PROVIDED PASSAGE ▸
_ _ _ _

Formerly - A look at the ups and downs of life with a double pushchair!

Wednesday, 17 February 2016

The same, but oh so different

A few weeks ago I took A and E for a child development check up. I went by myself with the girls as at almost age 6 I didn't feel I needed any additional help with them.

I was called in for our appointment with the Child development nurse. I went in with both of them, sat down and handed over their cards outlining all their vaccinations.

She was a very cheerful nurse but asked if there was any chance we could do the check up on them one at a time.

"Well I'm here on my own, I doubt one of them will wait outside".

She humoured me and really did her best to evaluate both of the girls at the same time.

They had to stack 10 blocks on top of each other, draw a picture, identify various objects - nothing too taxing.

However as can be with children, sometimes they don't like to comply. A became shy and sat on my knee. With a few words of encouragement E was happy to oblige and complete all the tasks. Eventually A half-heartedly attempted to amuse me and the nurse and did enough to just pass the satisfactory minimal requirement.

They then had to be weighed and measured and the nurse was completely astounded that they both weighed and measured the same!

"Identical twins!" I told her, but she still double checked that she had taken the measurements correctly.

Once she had completed the checks we then had to have a meeting with the Paediatrician. Before we went in I tried to cajole both of them that they had to comply and to just answer any question that was asked, otherwise we were going to have to come back for further assessments. We met with a doctor who asked them a couple of easy questions. Thankfully E became rather confident in her ability to answer and tried to answer on behalf of both of them.

One of the tasks was to look at a picture and tell the story or to answer questions about what was happening. E engaged with the idea and completed the task with no problem. A sat on my knee and cuddled in to me. I tried to encourage her. I said she could answer in English or Hebrew and eventually she managed a few words.

_ _ _ _

EXERCISE INSTRUCTIONS ▸
(a) Answer these questions from the blog post:
(i) How many blocks did the girls have to stack on top of each other?
(ii) What astounded the nurse after she weighed and measured the girls?
(iii) In which languages did the writer say A could answer?
(b) Reproduce the blog post word for word, between "I was called" and "nothing too taxing.", inclusive.

_ _ _ _

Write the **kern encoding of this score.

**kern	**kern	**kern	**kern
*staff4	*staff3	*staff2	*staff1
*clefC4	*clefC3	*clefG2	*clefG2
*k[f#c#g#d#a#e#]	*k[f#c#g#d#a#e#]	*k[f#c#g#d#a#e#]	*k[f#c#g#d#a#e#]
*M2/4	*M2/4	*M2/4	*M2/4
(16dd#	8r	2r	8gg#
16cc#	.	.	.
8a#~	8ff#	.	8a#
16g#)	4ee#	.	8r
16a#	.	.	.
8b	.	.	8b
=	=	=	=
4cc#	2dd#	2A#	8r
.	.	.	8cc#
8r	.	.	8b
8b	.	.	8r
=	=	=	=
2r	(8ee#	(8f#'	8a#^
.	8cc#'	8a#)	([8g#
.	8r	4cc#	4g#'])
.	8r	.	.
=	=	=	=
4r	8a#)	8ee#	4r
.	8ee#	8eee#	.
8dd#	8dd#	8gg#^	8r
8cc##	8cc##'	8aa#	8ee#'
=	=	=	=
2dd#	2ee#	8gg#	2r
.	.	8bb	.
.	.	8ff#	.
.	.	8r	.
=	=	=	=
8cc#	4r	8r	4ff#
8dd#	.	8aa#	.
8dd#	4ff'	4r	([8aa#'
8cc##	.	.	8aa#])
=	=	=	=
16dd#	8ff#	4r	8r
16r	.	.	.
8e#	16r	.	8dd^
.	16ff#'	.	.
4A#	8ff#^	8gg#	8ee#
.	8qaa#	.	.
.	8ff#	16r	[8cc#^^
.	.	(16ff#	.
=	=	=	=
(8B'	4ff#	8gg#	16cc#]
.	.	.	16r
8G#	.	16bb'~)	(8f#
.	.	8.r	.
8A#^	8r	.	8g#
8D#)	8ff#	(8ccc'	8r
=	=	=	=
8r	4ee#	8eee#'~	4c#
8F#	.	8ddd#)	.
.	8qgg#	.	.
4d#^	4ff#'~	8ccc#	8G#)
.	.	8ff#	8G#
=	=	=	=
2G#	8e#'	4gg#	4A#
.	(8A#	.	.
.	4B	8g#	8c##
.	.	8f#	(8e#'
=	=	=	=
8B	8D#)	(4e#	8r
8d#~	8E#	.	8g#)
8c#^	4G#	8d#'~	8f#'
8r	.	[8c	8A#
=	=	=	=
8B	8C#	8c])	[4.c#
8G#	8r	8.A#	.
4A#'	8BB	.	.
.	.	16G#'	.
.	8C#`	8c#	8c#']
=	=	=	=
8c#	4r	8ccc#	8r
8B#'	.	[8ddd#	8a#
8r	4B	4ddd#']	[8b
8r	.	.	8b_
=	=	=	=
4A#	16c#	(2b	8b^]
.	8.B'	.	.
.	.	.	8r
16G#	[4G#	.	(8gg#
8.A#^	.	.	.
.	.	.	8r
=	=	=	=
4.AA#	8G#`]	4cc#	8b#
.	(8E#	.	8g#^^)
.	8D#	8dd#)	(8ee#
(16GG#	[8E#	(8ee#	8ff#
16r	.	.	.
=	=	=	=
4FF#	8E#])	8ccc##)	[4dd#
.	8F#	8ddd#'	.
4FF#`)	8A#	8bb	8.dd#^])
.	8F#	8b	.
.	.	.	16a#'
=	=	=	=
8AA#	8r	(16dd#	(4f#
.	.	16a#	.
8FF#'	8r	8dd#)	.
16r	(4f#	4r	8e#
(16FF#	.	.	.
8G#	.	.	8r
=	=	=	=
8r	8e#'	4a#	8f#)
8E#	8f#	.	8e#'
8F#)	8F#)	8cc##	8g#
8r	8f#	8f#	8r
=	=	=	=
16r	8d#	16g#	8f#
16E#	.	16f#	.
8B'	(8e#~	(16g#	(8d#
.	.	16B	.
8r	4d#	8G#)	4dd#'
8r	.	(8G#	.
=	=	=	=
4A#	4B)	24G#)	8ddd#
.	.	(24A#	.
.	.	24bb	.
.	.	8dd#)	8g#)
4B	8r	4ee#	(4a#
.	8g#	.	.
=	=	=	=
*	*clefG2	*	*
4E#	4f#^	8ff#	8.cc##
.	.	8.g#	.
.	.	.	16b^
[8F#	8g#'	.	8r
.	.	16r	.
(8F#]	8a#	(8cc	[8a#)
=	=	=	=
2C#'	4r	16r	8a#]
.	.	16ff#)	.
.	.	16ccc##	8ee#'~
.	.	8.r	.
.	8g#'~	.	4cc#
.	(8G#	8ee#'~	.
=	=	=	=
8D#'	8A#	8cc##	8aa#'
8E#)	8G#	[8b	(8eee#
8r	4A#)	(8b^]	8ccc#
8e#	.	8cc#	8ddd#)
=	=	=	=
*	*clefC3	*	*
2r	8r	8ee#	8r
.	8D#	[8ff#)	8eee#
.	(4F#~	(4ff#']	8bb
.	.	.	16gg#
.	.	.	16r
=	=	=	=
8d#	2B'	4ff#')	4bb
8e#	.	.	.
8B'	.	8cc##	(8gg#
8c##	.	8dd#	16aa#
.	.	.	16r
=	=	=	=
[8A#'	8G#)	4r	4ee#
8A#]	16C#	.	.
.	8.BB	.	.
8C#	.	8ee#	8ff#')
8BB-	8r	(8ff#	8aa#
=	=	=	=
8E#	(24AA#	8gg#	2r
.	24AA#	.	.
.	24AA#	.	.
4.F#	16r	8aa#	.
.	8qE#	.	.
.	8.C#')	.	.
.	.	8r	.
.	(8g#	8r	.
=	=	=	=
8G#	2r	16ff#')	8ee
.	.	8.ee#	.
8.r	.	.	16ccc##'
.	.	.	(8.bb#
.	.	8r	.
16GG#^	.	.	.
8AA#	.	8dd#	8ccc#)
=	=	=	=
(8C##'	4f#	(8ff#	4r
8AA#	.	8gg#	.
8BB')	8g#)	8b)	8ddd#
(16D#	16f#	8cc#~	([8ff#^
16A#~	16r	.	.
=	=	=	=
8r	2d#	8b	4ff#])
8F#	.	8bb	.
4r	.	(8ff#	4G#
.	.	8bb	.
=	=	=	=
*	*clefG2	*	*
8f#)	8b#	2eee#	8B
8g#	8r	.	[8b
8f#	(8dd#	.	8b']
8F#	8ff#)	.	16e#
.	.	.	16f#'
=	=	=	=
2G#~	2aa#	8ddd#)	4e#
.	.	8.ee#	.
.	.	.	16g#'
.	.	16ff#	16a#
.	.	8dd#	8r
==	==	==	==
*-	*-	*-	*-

_ _ _ _

EXPECTED OUTPUTS ▸
(a)
(i) 10
(ii) That they both weighed and measured the same.
(iii) English or Hebrew.

(b)
I was called in for our appointment with the Child development nurse. I went in with both of them, sat down and handed over their cards outlining all their vaccinations.

She was a very cheerful nurse but asked if there was any chance we could do the check up on them one at a time.

"Well I'm here on my own, I doubt one of them will wait outside".

She humoured me and really did her best to evaluate both of the girls at the same time.

They had to stack 10 blocks on top of each other, draw a picture, identify various objects - nothing too taxing.